00:28 < icinga-wm> PROBLEM - Host db2064 is DOWN: PING CRITICAL - Packet loss = 100%
ILO logs:
/system1/log1/record9 Targets Properties number=9 severity=Critical date=05/21/2018 time=00:26 description=System Power Fault Detected (XR: 14 00 MID: FF 4D FC CE C0 FF FF 32 32 0C 0C 40 9C 00 00 01 0F 47 00 00 00 00 00 00 00 00 00 00 00 00 00 00)
UPDATE
- This server is not coming back and should be decommissioned **
Decommission Checklist
- - all system services confirmed offline from production use - should be done by DBA team: https://gerrit.wikimedia.org/r/#/c/434527/
- - set all icinga checks to maint mode/disabled while reclaim/decommmission takes place. https://gerrit.wikimedia.org/r/#/c/434297/
- - remove system from all lvs/pybal active configuration - should be done by DBA team
- - any service group puppet/heira/dsh config removed - should be done by DBA team
- - remove site.pp (system cannot be powered on, so remove it directly from site.pp - no need to add role spare.) - should be done by DBA team
A few of these steps cannot be done as the server is not booting up.

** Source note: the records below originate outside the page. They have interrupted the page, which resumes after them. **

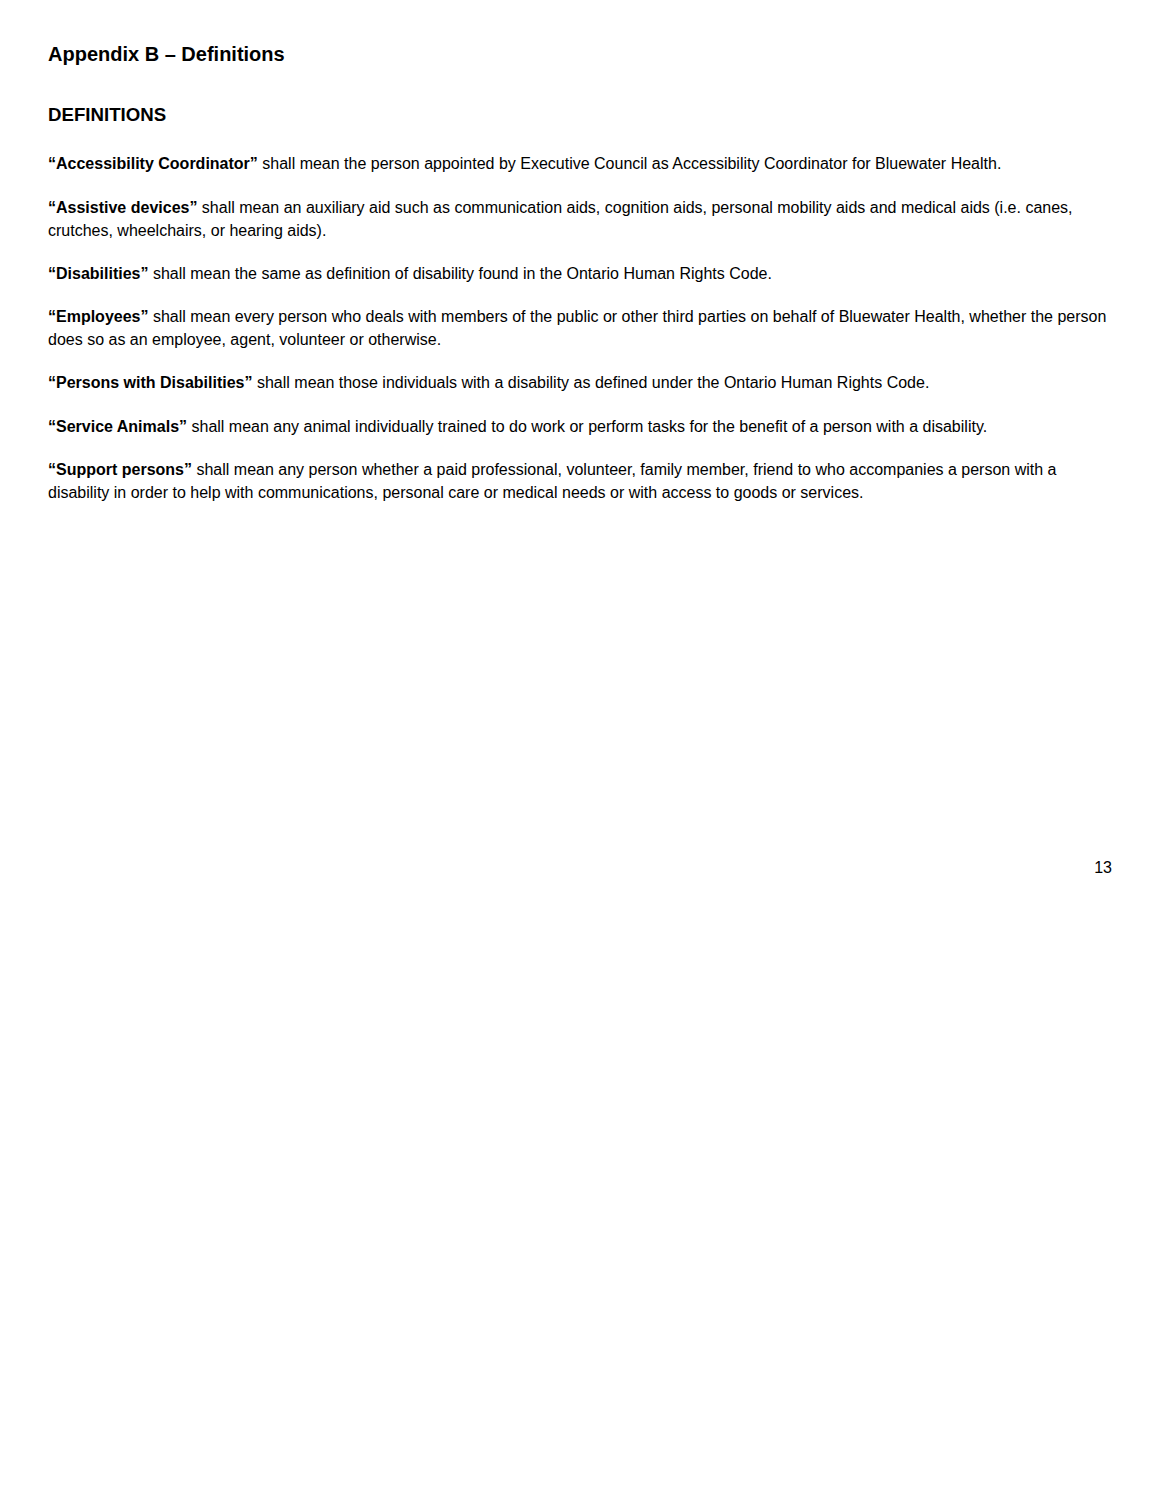Appendix B – Definitions
DEFINITIONS
“Accessibility Coordinator” shall mean the person appointed by Executive Council as Accessibility Coordinator for Bluewater Health.
“Assistive devices” shall mean an auxiliary aid such as communication aids, cognition aids, personal mobility aids and medical aids (i.e. canes, crutches, wheelchairs, or hearing aids).
“Disabilities” shall mean the same as definition of disability found in the Ontario Human Rights Code.
“Employees” shall mean every person who deals with members of the public or other third parties on behalf of Bluewater Health, whether the person does so as an employee, agent, volunteer or otherwise.
“Persons with Disabilities” shall mean those individuals with a disability as defined under the Ontario Human Rights Code.
“Service Animals” shall mean any animal individually trained to do work or perform tasks for the benefit of a person with a disability.
“Support persons” shall mean any person whether a paid professional, volunteer, family member, friend to who accompanies a person with a disability in order to help with communications, personal care or medical needs or with access to goods or services.
13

START NON-INTERRUPPTABLE STEPS - please assign to @RobH for the non-interrupt steps
- - disable puppet on host (cannot be done - system offline)
- - power down host (already done, the system cannot be back online)
- - disable switch port
- - switch port assignment noted on this task (for later removal): asw-d-codfw:ge-6/0/12
- - remove all remaining puppet references (include role::spare)
- - remove production dns entries
- - puppet node clean, puppet node deactivate
END NON-INTERRUPPTABLE STEPS
- - system disks wiped (by onsite)
- - system unracked and decommissioned (by onsite), update racktables with result
- - switch port configration removed from switch once system is unracked.
- - add system to decommission tracking google sheet
- - mgmt dns entries removed.